The vast majority of states cannot run a deficit or borrow to cover their operating expenditures. As a result, states have three primary actions they can take during a fiscal crisis: they can draw down available reserves, they can cut expenditures, or they can raise taxes. States already have begun drawing down reserves; the remaining reserves are not sufficient to allow states to weather a significant downturn or recession. The other alternatives — spending cuts and tax increases — can.
Showdown In California and Kansas

California and Kansas are scrambling like mad right now to do something about shortfalls. Both states have delayed income tax refunds over the budget crisis.
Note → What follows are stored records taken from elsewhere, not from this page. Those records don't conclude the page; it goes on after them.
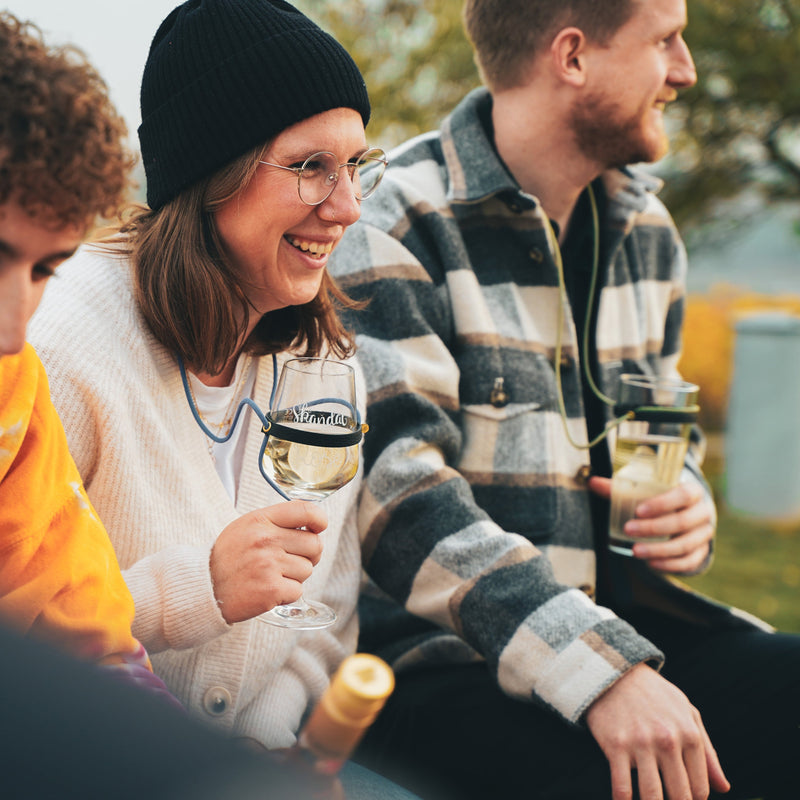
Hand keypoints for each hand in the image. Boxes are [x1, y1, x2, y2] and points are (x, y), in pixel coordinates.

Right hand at [209, 501, 326, 622]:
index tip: (319, 527)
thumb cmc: (229, 557)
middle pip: (315, 544)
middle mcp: (266, 540)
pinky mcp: (271, 590)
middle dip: (309, 555)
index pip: (305, 510)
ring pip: (307, 570)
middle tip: (291, 560)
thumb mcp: (247, 527)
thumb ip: (277, 521)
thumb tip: (313, 523)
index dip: (320, 519)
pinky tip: (268, 589)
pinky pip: (298, 590)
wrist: (203, 588)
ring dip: (295, 576)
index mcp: (261, 520)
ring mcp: (269, 565)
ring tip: (271, 575)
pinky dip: (287, 593)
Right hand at [586, 664, 729, 799]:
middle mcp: (668, 740)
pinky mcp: (615, 745)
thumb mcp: (687, 714)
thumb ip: (707, 752)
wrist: (615, 671)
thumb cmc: (655, 696)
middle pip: (680, 796)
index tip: (683, 799)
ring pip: (652, 796)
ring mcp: (640, 743)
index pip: (699, 788)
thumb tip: (723, 788)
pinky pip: (622, 787)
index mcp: (689, 734)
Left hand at [589, 476, 714, 572]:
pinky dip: (670, 565)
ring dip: (659, 550)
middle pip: (683, 522)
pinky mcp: (701, 551)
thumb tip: (592, 482)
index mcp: (692, 491)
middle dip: (654, 529)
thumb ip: (620, 488)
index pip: (683, 495)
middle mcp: (703, 512)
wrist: (686, 511)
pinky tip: (651, 563)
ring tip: (635, 551)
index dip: (662, 504)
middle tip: (628, 531)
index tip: (638, 511)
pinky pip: (690, 561)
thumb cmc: (661, 498)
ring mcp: (705, 533)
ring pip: (686, 545)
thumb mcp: (645, 490)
Republicans in California are refusing to hike taxes while Republicans in Kansas refuse to allow the checks to be issued until the budget is balanced, somehow. Please see Kansas Suspends Income Tax Refunds; California One Vote Shy On Budget Impasse for more details.

Bring A Toothbrush

The California Impasse Continues today, still one vote shy of passage.
California lawmakers failed to reach agreement on how to eliminate a $42 billion budget shortfall as Governor Arnold Schwarzenegger prepares to shut down hundreds of public works projects and fire thousands of state workers.

Senate President Darrell Steinberg, a Democrat, plans to lock lawmakers in the capitol unless they pass a $40 billion package of tax increases, spending cuts and bond sales today. The bills, backed by the Republican governor and by Democrats, remain one Republican vote short.

Steinberg said he will put the tax increases up for a vote at 10 a.m. in Sacramento. If the measure doesn’t pass, he said he will lock senators in the capitol until an agreement is reached. “Bring a toothbrush,” he said in a speech on the Senate floor late yesterday.

“Our state has been spending beyond its means for many years now,” said Assemblyman Chuck DeVore, an Orange County Republican. “We’re asking the taxpayers of California for too much of their own money to cover over a problem of our own making.”

Without a new budget in place, Schwarzenegger will notify 20,000 state employees today that they could lose their jobs, a step he put off taking last week as a deal seemed imminent.

Tomorrow he will shut down $3.8 billion of public works projects, including many already under construction, because the state doesn’t have enough money left to pay for them. That could jeopardize 32,000 jobs, Will Kempton, state director of transportation, said at a hearing today.
California is, like many states simply spending beyond its means. Promises have been made than cannot be kept. Raising taxes is not the answer in California or anywhere else.

Eventually someone will give in. Will it be the one needed Republican or a group of Democrats who agree to cut more spending?

Either way the point is moot except for an initial cheer of exhaustion. Falling sales tax revenue and falling property tax collections ensures another budget crisis is coming up in a few more months, not just in California but 46 states.

Think Obama's stimulus plan will counteract this on top of everything else that is going wrong? Think again.